# What kind of wood is this?



## Everend (Mar 15, 2013)

Anyone recognize this kind of wood. It's not critical, I'm just curious. The sticker on the underside said Made in India.


----------



## Everend (Mar 15, 2013)

And I answered my own question, 'sheesham wood'. After posting I noticed the sticker had a sku Google turned up this page. http://www.westelm.com/m/products/raw-edge-media-console-g448/


----------



## DaninVan (Jan 1, 2012)

Never heard of it before. Looks sort of like Arbutus, with the wide variation in colouring, and wild grain pattern.


----------



## Herb Stoops (Aug 28, 2012)

DaninVan said:


> Never heard of it before. Looks sort of like Arbutus, with the wide variation in colouring, and wild grain pattern.


Might check out the "Olivewood"
Herb


----------



## JOAT (Apr 9, 2010)

- JOB 1
Copy the records word for word, starting at the very first line and ending at the line that contains "16: (414, 239)".

- DATASET EXCERPTS
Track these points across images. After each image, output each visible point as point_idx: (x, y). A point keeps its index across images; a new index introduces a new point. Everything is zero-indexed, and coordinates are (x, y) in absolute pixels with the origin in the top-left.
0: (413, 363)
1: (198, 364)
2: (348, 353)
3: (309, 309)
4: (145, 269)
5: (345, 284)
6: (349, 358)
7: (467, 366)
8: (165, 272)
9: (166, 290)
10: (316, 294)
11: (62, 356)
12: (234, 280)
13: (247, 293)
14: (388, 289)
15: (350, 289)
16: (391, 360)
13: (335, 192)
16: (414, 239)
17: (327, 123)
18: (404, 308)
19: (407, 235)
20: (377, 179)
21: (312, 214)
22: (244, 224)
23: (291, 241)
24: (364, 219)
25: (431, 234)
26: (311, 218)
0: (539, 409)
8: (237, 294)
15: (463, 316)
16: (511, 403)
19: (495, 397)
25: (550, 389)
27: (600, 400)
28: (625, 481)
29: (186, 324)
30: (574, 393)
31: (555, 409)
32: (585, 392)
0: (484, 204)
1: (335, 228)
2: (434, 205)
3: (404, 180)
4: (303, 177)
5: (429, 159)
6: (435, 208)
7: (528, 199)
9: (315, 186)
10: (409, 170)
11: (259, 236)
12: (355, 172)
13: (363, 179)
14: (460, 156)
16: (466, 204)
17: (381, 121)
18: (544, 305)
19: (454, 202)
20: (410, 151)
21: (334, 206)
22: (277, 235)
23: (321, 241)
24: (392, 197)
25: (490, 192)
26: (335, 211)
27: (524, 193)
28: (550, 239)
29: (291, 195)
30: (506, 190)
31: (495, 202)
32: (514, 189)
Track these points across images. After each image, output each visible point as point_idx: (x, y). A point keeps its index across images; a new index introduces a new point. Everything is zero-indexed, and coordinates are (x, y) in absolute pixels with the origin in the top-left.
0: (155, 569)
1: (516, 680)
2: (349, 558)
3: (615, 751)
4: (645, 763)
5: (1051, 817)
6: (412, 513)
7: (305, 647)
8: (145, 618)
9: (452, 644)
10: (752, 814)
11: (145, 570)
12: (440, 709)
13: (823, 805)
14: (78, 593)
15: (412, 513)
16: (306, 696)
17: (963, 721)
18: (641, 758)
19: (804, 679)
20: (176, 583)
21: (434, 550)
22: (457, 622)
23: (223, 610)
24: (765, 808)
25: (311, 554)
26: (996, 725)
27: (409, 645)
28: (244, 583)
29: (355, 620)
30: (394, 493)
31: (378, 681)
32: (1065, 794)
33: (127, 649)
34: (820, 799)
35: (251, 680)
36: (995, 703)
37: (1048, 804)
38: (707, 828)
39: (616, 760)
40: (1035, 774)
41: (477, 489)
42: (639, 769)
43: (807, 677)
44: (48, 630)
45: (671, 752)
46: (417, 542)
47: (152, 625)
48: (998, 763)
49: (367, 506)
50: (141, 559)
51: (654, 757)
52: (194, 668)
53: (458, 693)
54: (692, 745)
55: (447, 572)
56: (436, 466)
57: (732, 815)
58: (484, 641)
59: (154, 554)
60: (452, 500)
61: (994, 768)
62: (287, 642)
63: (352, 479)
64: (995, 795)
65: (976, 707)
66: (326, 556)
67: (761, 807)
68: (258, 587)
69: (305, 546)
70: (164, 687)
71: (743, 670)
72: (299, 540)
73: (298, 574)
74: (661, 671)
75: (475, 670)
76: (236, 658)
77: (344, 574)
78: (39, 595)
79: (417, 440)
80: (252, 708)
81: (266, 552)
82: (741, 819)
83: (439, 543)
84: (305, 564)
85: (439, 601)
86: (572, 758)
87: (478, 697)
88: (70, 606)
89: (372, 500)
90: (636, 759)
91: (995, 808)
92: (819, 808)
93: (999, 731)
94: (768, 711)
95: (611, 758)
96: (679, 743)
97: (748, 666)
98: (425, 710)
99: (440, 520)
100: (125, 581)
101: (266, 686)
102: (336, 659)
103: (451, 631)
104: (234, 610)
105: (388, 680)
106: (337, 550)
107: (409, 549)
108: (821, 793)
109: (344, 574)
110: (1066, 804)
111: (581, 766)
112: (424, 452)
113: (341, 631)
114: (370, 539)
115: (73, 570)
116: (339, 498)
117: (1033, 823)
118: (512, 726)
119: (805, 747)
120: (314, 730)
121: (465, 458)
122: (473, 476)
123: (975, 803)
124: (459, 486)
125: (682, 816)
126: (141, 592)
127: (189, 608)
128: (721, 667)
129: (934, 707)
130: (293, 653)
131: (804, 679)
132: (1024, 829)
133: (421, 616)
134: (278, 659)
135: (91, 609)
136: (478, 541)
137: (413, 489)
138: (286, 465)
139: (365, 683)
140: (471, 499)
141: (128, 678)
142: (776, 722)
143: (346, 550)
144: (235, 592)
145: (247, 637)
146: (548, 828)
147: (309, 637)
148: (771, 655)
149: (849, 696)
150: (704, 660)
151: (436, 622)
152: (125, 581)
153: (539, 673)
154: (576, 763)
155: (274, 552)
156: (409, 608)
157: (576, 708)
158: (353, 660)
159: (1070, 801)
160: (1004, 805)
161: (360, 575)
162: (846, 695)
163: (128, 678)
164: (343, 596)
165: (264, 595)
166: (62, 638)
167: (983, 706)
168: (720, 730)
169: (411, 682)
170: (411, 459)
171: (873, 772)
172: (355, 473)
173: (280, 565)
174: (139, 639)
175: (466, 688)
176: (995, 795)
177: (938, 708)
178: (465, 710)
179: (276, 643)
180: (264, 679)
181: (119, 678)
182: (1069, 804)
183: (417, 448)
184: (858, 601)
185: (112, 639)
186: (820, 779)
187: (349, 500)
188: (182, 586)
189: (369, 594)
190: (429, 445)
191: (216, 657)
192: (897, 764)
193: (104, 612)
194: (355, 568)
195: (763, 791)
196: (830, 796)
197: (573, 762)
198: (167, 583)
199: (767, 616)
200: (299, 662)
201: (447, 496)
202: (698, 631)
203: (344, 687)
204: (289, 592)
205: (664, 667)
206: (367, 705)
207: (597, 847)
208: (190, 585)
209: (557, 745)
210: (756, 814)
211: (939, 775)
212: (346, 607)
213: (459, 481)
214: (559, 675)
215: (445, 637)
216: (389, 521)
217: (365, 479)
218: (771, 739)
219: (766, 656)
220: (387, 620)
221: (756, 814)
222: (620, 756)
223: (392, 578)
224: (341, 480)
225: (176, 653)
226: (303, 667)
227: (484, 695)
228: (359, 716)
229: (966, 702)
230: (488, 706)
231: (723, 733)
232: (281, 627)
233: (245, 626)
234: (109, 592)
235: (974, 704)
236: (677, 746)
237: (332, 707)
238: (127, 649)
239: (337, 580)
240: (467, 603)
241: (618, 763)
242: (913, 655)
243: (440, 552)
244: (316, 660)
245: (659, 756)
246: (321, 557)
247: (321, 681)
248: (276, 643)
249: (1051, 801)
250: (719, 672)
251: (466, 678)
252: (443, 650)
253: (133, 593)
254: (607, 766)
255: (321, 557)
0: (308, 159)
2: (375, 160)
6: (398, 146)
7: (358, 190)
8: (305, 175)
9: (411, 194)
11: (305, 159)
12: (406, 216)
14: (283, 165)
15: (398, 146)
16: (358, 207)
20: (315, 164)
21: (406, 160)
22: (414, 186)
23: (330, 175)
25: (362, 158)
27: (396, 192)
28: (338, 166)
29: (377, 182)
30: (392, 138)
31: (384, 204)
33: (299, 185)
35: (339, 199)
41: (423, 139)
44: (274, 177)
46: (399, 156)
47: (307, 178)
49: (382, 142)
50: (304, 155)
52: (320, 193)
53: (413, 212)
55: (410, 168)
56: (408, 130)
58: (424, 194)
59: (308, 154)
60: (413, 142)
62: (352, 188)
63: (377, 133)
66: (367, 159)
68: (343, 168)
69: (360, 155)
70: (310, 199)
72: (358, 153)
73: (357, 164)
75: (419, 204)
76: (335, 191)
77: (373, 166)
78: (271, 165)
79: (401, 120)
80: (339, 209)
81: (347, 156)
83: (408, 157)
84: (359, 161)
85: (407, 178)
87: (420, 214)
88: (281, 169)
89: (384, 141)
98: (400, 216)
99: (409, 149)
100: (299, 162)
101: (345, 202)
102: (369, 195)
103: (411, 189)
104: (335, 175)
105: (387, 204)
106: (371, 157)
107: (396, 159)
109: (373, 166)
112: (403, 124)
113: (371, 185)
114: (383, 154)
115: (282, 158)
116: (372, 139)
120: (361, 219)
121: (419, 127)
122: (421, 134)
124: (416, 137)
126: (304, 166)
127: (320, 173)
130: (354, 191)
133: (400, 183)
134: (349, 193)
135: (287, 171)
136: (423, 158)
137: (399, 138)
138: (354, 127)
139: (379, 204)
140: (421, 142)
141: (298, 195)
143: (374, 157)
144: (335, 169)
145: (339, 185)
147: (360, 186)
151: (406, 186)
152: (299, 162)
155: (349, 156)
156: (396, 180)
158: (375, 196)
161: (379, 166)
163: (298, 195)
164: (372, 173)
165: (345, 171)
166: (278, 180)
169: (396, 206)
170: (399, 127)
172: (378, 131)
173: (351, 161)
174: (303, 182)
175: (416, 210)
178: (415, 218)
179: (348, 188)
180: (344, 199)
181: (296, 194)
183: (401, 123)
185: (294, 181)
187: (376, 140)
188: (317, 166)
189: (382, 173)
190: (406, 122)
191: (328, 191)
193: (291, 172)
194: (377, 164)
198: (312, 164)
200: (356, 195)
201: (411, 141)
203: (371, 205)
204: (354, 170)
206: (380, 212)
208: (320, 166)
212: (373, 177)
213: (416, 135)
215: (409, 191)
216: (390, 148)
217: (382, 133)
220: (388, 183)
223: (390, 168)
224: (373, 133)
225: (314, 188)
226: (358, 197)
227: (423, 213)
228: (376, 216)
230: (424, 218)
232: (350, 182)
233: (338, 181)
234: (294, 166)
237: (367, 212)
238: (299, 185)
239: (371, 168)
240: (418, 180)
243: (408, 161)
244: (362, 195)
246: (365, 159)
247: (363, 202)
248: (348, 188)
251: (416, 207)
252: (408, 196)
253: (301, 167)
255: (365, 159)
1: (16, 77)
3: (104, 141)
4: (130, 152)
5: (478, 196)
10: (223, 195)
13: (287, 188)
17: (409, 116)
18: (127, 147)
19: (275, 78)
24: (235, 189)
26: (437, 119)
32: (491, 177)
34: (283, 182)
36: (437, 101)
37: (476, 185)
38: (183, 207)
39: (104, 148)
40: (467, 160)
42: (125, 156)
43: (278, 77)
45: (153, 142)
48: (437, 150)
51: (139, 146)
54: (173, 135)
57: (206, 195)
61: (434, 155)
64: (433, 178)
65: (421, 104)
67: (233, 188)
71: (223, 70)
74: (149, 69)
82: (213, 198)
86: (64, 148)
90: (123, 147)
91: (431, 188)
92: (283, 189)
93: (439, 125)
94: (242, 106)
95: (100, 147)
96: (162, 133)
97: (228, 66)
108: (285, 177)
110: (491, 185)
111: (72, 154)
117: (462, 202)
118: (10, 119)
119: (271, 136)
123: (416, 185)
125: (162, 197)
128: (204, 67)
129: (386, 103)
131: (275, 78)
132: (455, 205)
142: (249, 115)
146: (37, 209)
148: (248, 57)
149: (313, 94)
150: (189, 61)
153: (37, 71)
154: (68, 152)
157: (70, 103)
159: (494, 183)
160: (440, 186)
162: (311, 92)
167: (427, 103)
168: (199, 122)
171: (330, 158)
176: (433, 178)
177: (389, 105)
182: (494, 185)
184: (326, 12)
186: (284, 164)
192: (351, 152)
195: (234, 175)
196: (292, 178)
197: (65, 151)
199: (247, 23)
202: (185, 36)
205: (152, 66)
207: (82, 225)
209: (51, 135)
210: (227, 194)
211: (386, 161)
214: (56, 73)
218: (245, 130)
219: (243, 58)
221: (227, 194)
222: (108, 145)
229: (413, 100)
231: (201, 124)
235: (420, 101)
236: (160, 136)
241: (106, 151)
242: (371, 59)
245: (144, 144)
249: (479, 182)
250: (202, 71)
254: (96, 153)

- JOB 2
Continue the wood identification thread from where it stops.

- TASK OUTPUT 1
Track these points across images. After each image, output each visible point as point_idx: (x, y). A point keeps its index across images; a new index introduces a new point. Everything is zero-indexed, and coordinates are (x, y) in absolute pixels with the origin in the top-left.
0: (413, 363)
1: (198, 364)
2: (348, 353)
3: (309, 309)
4: (145, 269)
5: (345, 284)
6: (349, 358)
7: (467, 366)
8: (165, 272)
9: (166, 290)
10: (316, 294)
11: (62, 356)
12: (234, 280)
13: (247, 293)
14: (388, 289)
15: (350, 289)
16: (391, 360)
13: (335, 192)
16: (414, 239)

- TASK OUTPUT 2
If it was free wood, then it is popular. Free wood is always popular.


----------



## DaninVan (Jan 1, 2012)

*Holy Hanna!*



Herb Stoops said:


> Might check out the "Olivewood"
> Herb


Wow!!!
https://www.google.ca/search?q=oliv...uVuMXRAhVR-2MKHaeYCYcQsAQITQ&biw=1120&bih=538
Now _that's_ wild grain...


----------



## Herb Stoops (Aug 28, 2012)

DaninVan said:


> Wow!!!
> https://www.google.ca/search?q=oliv...uVuMXRAhVR-2MKHaeYCYcQsAQITQ&biw=1120&bih=538
> Now _that's_ wild grain...


There is some purty stuff there. Looks a lot like the previous picture.
Herb


----------



## cavalier19 (Aug 3, 2015)

Shisham wood is quite popular in India for making furniture. It is found predominantly in the Northern plains of India. However, what you see in the pic is a cheap piece of Shisham. Normally only the dark heartwood is used for making furniture. Olivewood is quite different.

Shisham- Dalbergia sissoo, known commonly as North Indian Rosewood, is a slow-growing, hardy deciduous rosewood tree native to the Indian Subcontinent and Southern Iran. Wikipedia


----------



## JFPNCM (Dec 13, 2009)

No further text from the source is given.